> _RECORDS PROVIDED_:
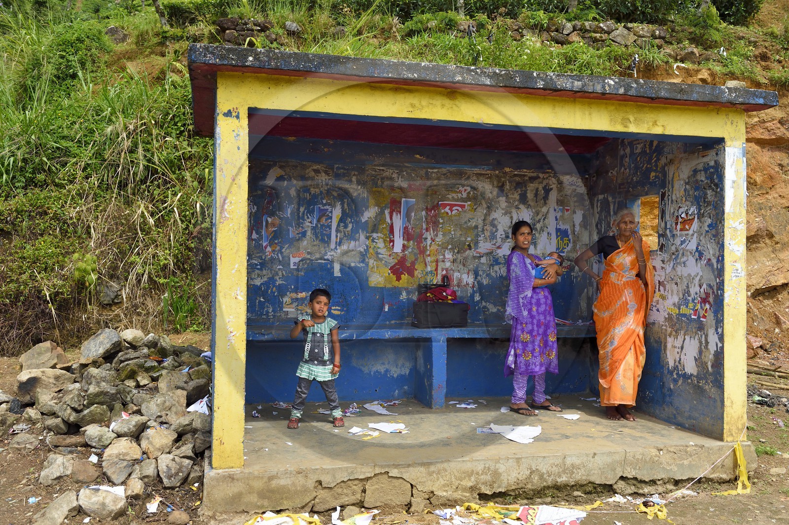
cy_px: 262
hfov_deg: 58.8
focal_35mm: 32
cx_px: 394
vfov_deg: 41.0
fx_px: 701
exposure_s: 1/640
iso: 400
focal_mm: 32
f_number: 8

> _EXERCISE_: Once the pictures are set aside, restate the remaining data above exactly.

> _EXPECTED ANSWER_:
cy_px: 262
hfov_deg: 58.8
focal_35mm: 32
cx_px: 394
vfov_deg: 41.0
fx_px: 701
exposure_s: 1/640
iso: 400
focal_mm: 32
f_number: 8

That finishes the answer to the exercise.